Mehmet Bilgin devam ediyor:
"1. Dünya Savaşı sırasında kilise, Osmanlı devletindeki Hıristiyan azınlıkları, 'Bizi desteklerseniz, size bağımsız devlet kurduracağız' vaadiyle kışkırtmış ve silahlandırmıştır. Hıristiyan azınlıkların liderlerini, misyoner okullarında ve kiliselerde yetiştirmişlerdir. Türklerin en zayıf zamanı olduğu halde, bütün çalışmalarına rağmen, Doğu Karadeniz'de söz sahibi olamadılar. Buna karşılık ilk Türk Cumhuriyeti Batı Trakya'da ilan edilmiştir. Anadolu'daki Rumlarla Yunanistan'daki Türklerin mübadele edilmesi İngiltere'nin teklifiydi. O şartlarda, bu teklif Atatürk'ün işine gelmişti.
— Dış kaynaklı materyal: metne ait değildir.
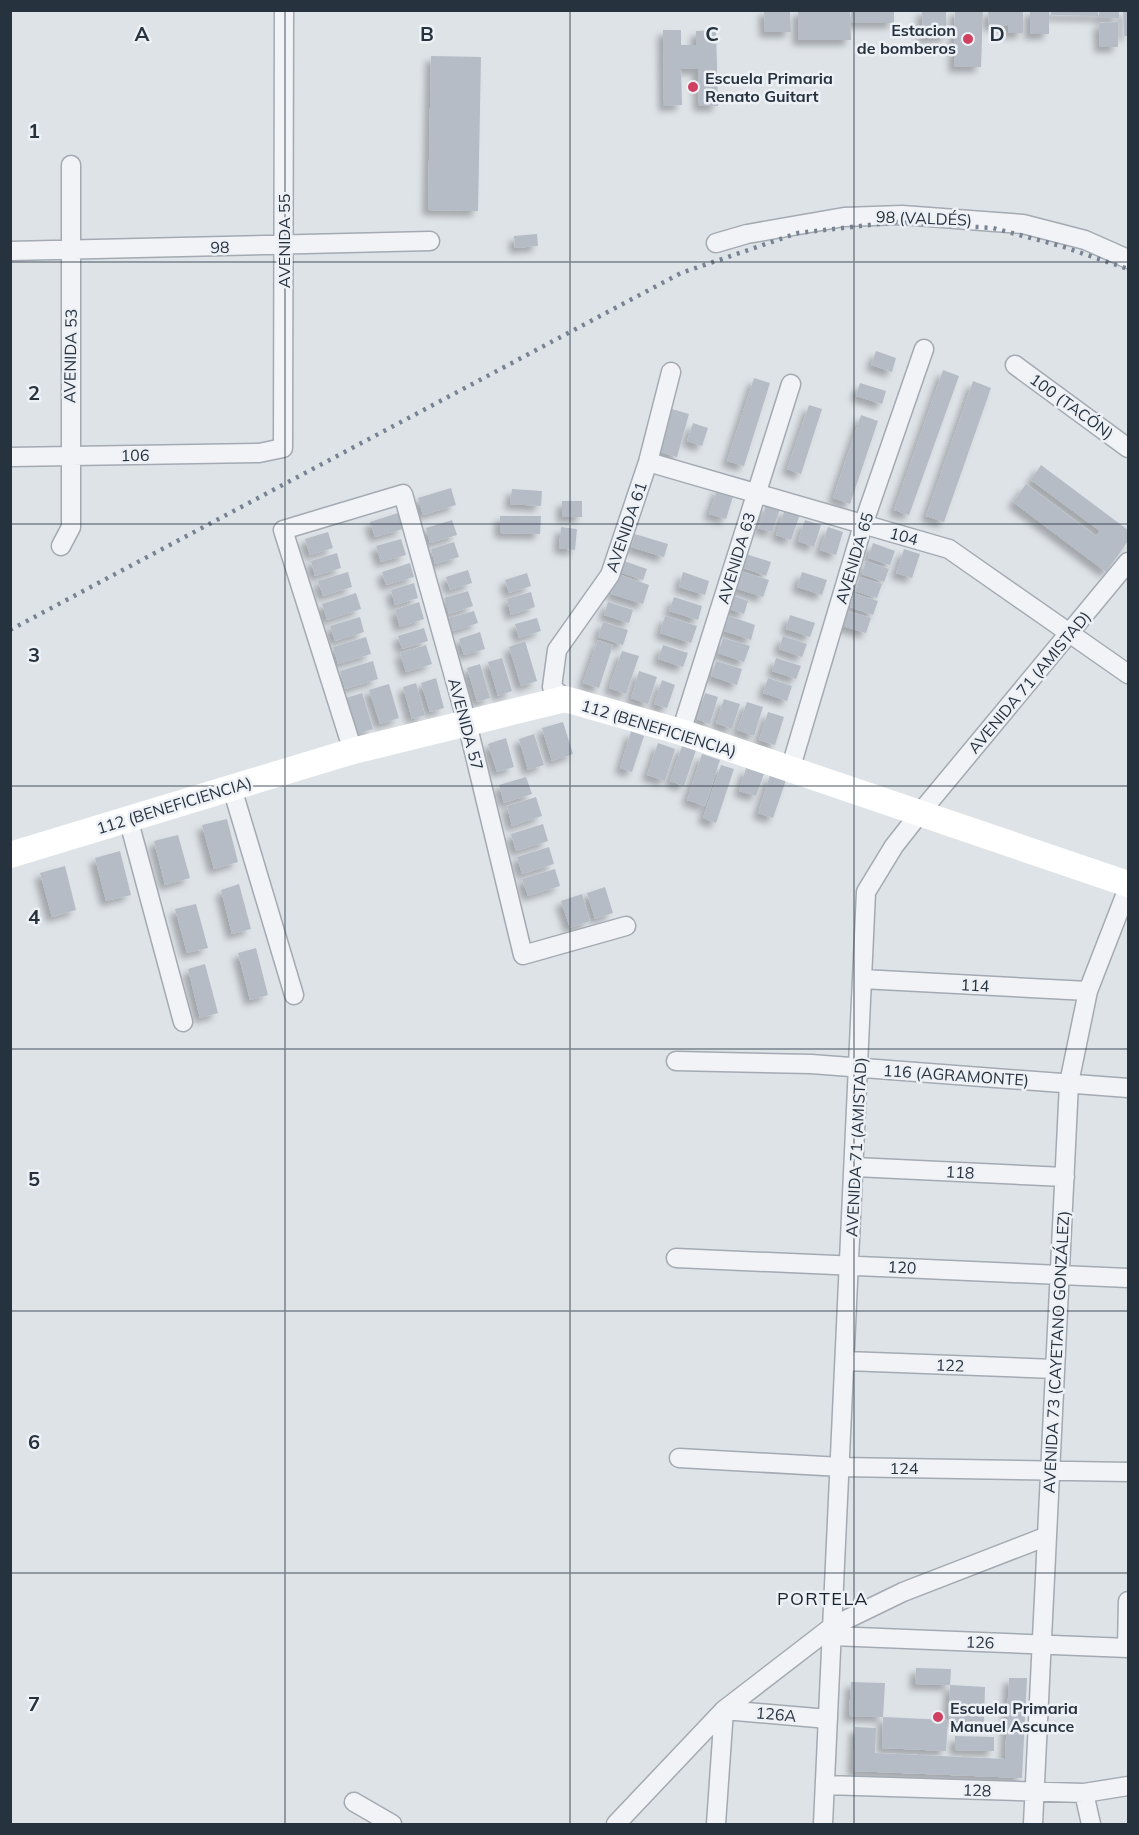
<svg xmlns="http://www.w3.org/2000/svg" width="1139" height="1835" font-family="Mulish,sans-serif">
<style>
.building{fill:#b5bcc5;filter:url(#shadow)}
.lines{fill:none;stroke-linecap:round;stroke-linejoin:round}
.street-casing{stroke:#a3aab2;stroke-width:21}
.street{stroke:#f1f3f6;stroke-width:18}
.secondary{stroke:#fff;stroke-width:26}
.rail{stroke:#778392;stroke-width:4.5;stroke-dasharray:3 6;stroke-linecap:butt}
.grid{fill:none;stroke:#27323f;stroke-width:1.5;stroke-opacity:0.55}
.poi-dot{fill:#d04061;stroke:#edf1f6;stroke-width:2}
.labels{text-anchor:middle;dominant-baseline:central;stroke-width:5;stroke-linejoin:round;paint-order:stroke}
.poi-label{font-size:16px;font-weight:bold;fill:#27323f;stroke:#edf1f6;text-anchor:start}
.street-label{font-size:16px;fill:#27323f;stroke:#edf1f6}
.neighbourhood-label{font-size:18px;letter-spacing:1.5px;fill:#192330;stroke:#edf1f6}
.grid-label{font-size:20px;text-anchor:middle;font-weight:bold;fill:#27323f;stroke:#edf1f6;stroke-width:5;stroke-linejoin:round;paint-order:stroke}
</style>
<defs>
<filter id="shadow"><feDropShadow dx="-5.5" dy="5.5" stdDeviation="3" flood-color="#0004"/></filter>
</defs>
<rect width="100%" height="100%" fill="#dee3e8"/>
<!-- building -->
<path class="building" d="M764,10H790L791,32H765Z
M798,10H850L851,40H798Z
M851,10H894V23H851Z
M922,10H946L947,37L923,38Z
M955,10H983L981,67H954Z
M988,10H1023V33H1008V25L989,26Z
M1030,10H1049V34H1030Z
M1051,10H1098V16L1051,15Z
M1099,10H1119V18H1099Z
M1123,10H1128V36H1124Z
M1118,22V47H1100L1099,23Z
M663,30H681V45H696V31L716,30L718,106H699L698,69H681L682,105L664,106Z
M431,56L481,57L478,211L428,210Z
M537,234L538,246L515,248L514,236Z
M876,351L896,358L892,372L871,365Z
M943,370L959,376L909,515L894,510Z
M754,378L770,383L744,466L727,461Z
M973,381L991,388L944,522L926,516Z
M860,383L886,391L882,404L856,396Z
M809,405L822,409L801,474L787,469Z
M665,407L689,414L677,457L653,450Z
M861,415L878,421L850,504L833,498Z
M693,423L708,428L702,446L687,441Z
M1041,465L1128,530V541L1106,572L1013,502L1026,484L1096,536L1100,531L1031,480Z
M451,488L456,505L423,515L418,498Z
M718,488L734,493L726,519L709,514Z
M512,489L542,491L541,506L510,504Z
M562,501H582V517H562Z
M766,505L780,509L772,532L758,528Z
M785,509L800,514L791,540L776,535Z
M398,513L403,529L375,537L370,522Z
M500,516H541L540,534L500,533Z
M452,520L457,535L430,543L426,528Z
M805,520L821,525L814,547L798,541Z
M561,527L577,529L575,550L559,548Z
M828,527L843,532L836,555L820,550Z
M328,532L333,548L310,555L305,539Z
M635,534L668,544L664,557L631,547Z
M401,539L406,555L381,562L376,546Z
M454,542L459,557L435,564L431,549Z
M873,543L895,551L890,565L868,558Z
M904,549L920,554L912,578L896,573Z
M337,553L341,568L315,576L311,561Z
M746,554L771,562L766,576L741,567Z
M624,561L647,569L643,580L620,572Z
M866,561L889,569L884,582L862,574Z
M410,563L414,577L386,585L382,572Z
M468,570L472,583L450,590L446,577Z
M741,571L769,580L763,597L735,588Z
M348,572L352,587L323,596L318,581Z
M683,572L709,581L705,595L679,587Z
M802,572L827,580L822,595L797,587Z
M527,573L531,586L509,593L505,580Z
M618,574L649,585L643,604L611,594Z
M860,577L882,584L877,598L855,591Z
M414,583L418,598L395,605L391,590Z
M468,591L473,606L449,614L444,598Z
M531,592L535,607L511,615L507,599Z
M356,593L361,609L327,620L322,604Z
M854,593L878,601L873,615L850,607Z
M731,595L748,601L744,614L726,608Z
M674,597L702,606L698,620L669,611Z
M419,602L424,619L400,627L395,610Z
M608,602L633,610L629,623L604,615Z
M474,611L478,623L450,632L446,619Z
M847,611L871,618L866,633L842,626Z
M790,615L815,623L810,637L786,629Z
M665,616L697,626L691,643L660,633Z
M729,616L755,625L751,640L724,631Z
M360,617L364,632L335,641L330,626Z
M537,618L541,631L519,638L515,624Z
M603,622L628,630L623,645L598,637Z
M424,628L428,641L402,649L398,636Z
M480,632L485,649L464,655L459,639Z
M783,636L807,644L802,657L779,649Z
M366,637L371,654L338,664L333,647Z
M723,638L750,646L744,662L718,653Z
M598,640L613,645L599,688L583,683Z
M525,641L537,681L521,686L509,647Z
M426,645L432,664L406,672L400,653Z
M663,645L688,653L683,667L658,659Z
M622,651L639,656L626,694L609,688Z
M502,658L512,691L498,696L488,662Z
M776,658L801,666L796,679L772,671Z
M373,661L378,679L345,689L340,671Z
M716,661L742,669L737,685L711,676Z
M480,664L490,698L477,702L467,668Z
M639,671L657,677L648,704L631,698Z
M436,678L444,708L430,712L421,683Z
M768,678L792,686L787,701L763,693Z
M662,680L675,685L667,708L654,704Z
M416,683L425,715L412,719L403,687Z
M389,684L399,718L380,724L369,690Z
M362,693L373,729L357,734L346,698Z
M705,693L718,697L710,724L697,719Z
M724,699L740,704L732,729L716,723Z
M747,702L763,707L754,736L737,730Z
M768,712L784,717L775,745L759,740Z
M563,722L573,754L552,761L542,728Z
M631,731L644,736L632,772L620,768Z
M534,734L544,765L528,770L519,739Z
M506,738L514,767L497,772L488,744Z
M658,743L675,749L665,781L647,775Z
M682,746L696,750L684,786L670,781Z
M702,754L720,760L705,806L687,800Z
M721,765L734,769L716,823L703,818Z
M746,768L764,774L756,796L739,791Z
M770,775L786,780L773,818L758,813Z
M526,777L532,794L504,803L499,785Z
M536,797L542,816L512,826L507,806Z
M227,819L238,862L214,869L202,825Z
M543,824L548,841L516,851L511,834Z
M178,835L190,878L165,885L154,841Z
M549,847L554,864L522,874L517,857Z
M120,851L131,895L106,901L95,858Z
M65,866L76,910L52,917L40,873Z
M555,869L560,886L528,896L522,879Z
M239,884L251,929L232,934L221,890Z
M605,887L613,913L595,919L587,893Z
M582,894L590,921L570,928L561,901Z
M196,904L208,948L187,953L175,909Z
M256,948L268,995L250,1000L238,953Z
M205,964L218,1013L200,1018L188,969Z
M916,1668L951,1669L950,1685L985,1687L984,1722L948,1720L950,1685L915,1684Z
M1009,1678H1027L1022,1778L853,1771L855,1727L876,1728L875,1753L1005,1759Z
M851,1682L885,1683L883,1717L849,1716Z
M883,1717L948,1720L946,1751L882,1748Z
M955,1736L994,1737V1751L955,1750Z"/>
<g class="lines">
<!-- street casing -->
<g class="street-casing">
<path id="street" d="M716,243L747,234L844,217L902,215L1023,224L1085,240L1128,259
M10,251L430,241
M1015,365L1128,448
M10,457L259,453L283,448L284,10
M648,462L949,549L1128,674
M61,546L71,527V165
M565,699L552,687L557,650L610,575L648,462L671,372
M681,732L791,384
M353,751L283,530L403,494L467,723L523,955L626,926
M790,770L863,525L924,349
M232,788L294,995
M128,818L183,1022
M862,979L1088,991
M676,1061L811,1064L1128,1088
M855,1167L1065,1177
M676,1258L1128,1278
M846,1361L1055,1369
M679,1458L841,1467L1128,1472
M832,1636L1128,1648
M1127,1648L1128,1601
M825,1785L1084,1793L1128,1786
M1084,1793L1091,1824
M354,1802L392,1824
M616,1824L724,1710L833,1626L903,1592L1045,1537
M716,1824L724,1710L828,1719
M823,1824L866,892L894,846L920,813L1128,562
M1033,1824L1069,1083L1088,991L1128,888"/>
</g>
<!-- street -->
<use href="#street" class="street"/>
<!-- secondary -->
<path class="secondary" d="M10,855L353,751L565,699L681,732L1128,884"/>
<!-- rail -->
<path class="rail" d="M10,630L681,273L798,233L896,222L993,228L1061,246L1128,269"/>
</g>
<!-- grid -->
<path class="grid" d="M285,10V1824M570,10V1824M854,10V1824M10,262H1128M10,524H1128M10,786H1128M10,1049H1128M10,1311H1128M10,1573H1128"/>
<!-- markers -->
<g class="poi-dot">
<circle cx="968" cy="39" r="6"/>
<circle cx="693" cy="87" r="6"/>
<circle cx="938" cy="1717" r="6"/>
</g>
<g class="labels">
<!-- poi labels -->
<g class="poi-label">
<text x="956" y="30" text-anchor="end">Estacion<tspan x="956" dy="18">de bomberos</tspan></text>
<text x="705" y="78">Escuela Primaria<tspan x="705" dy="18">Renato Guitart</tspan></text>
<text x="950" y="1708">Escuela Primaria<tspan x="950" dy="18">Manuel Ascunce</tspan></text>
</g>
<!-- street labels -->
<g class="street-label">
<text transform="translate(924 218) rotate(2)">98 (VALDÉS)</text>
<text transform="translate(284 241) rotate(-90)">AVENIDA 55</text>
<text transform="translate(220 247) rotate(-1)">98</text>
<text transform="translate(70 356) rotate(-89)">AVENIDA 53</text>
<text transform="translate(1072 406) rotate(36)">100 (TACÓN)</text>
<text transform="translate(135 455) rotate(-1)">106</text>
<text transform="translate(626 527) rotate(-71)">AVENIDA 61</text>
<text transform="translate(904 536) rotate(15)">104</text>
<text transform="translate(736 558) rotate(-73)">AVENIDA 63</text>
<text transform="translate(854 558) rotate(-73)">AVENIDA 65</text>
<text transform="translate(1029 682) rotate(-50)">AVENIDA 71 (AMISTAD)</text>
<text transform="translate(466 724) rotate(75)">AVENIDA 57</text>
<text transform="translate(659 728) rotate(17)">112 (BENEFICIENCIA)</text>
<text transform="translate(174 805) rotate(-17)">112 (BENEFICIENCIA)</text>
<text transform="translate(975 985) rotate(3)">114</text>
<text transform="translate(956 1075) rotate(4)">116 (AGRAMONTE)</text>
<text transform="translate(856 1147) rotate(-87)">AVENIDA 71 (AMISTAD)</text>
<text transform="translate(960 1172) rotate(3)">118</text>
<text transform="translate(902 1267) rotate(3)">120</text>
<text transform="translate(1056 1352) rotate(-87)">AVENIDA 73 (CAYETANO GONZÁLEZ)</text>
<text transform="translate(950 1365) rotate(2)">122</text>
<text x="904" y="1468">124</text>
<text transform="translate(980 1642) rotate(2)">126</text>
<text transform="translate(776 1714) rotate(5)">126A</text>
<text transform="translate(977 1790) rotate(2)">128</text>
</g>
<!-- neighbourhood labels -->
<g class="neighbourhood-label">
<text x="823" y="1598">PORTELA</text>
</g>
</g>
<g class="grid-label">
<text x="142" y="41">A</text>
<text x="427" y="41">B</text>
<text x="712" y="41">C</text>
<text x="997" y="41">D</text>
<text x="34" y="138">1</text>
<text x="34" y="400">2</text>
<text x="34" y="662">3</text>
<text x="34" y="924">4</text>
<text x="34" y="1186">5</text>
<text x="34" y="1449">6</text>
<text x="34" y="1711">7</text>
</g>
<!-- border -->
<rect width="1139" height="1835" fill="none" stroke="#27323f" stroke-width="24"/>
</svg>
Yalnız gönderilenler arasında Türkçeden başka dil bilmeyen Ortodokslar vardı... Onlar büyük acılar çektiler... Bugün Rumca konuşsalar bile, ırk olarak Türk olduklarını biliyorlar. Dolayısıyla, Yunanistan'ı kendi silahıyla vuracak; Yunanistan'ı bağırtacak durumdayız. Şimdi Rumları katlettiğimiz iddia ediliyor. Oysa kendi yurdumuzda katledilen biziz."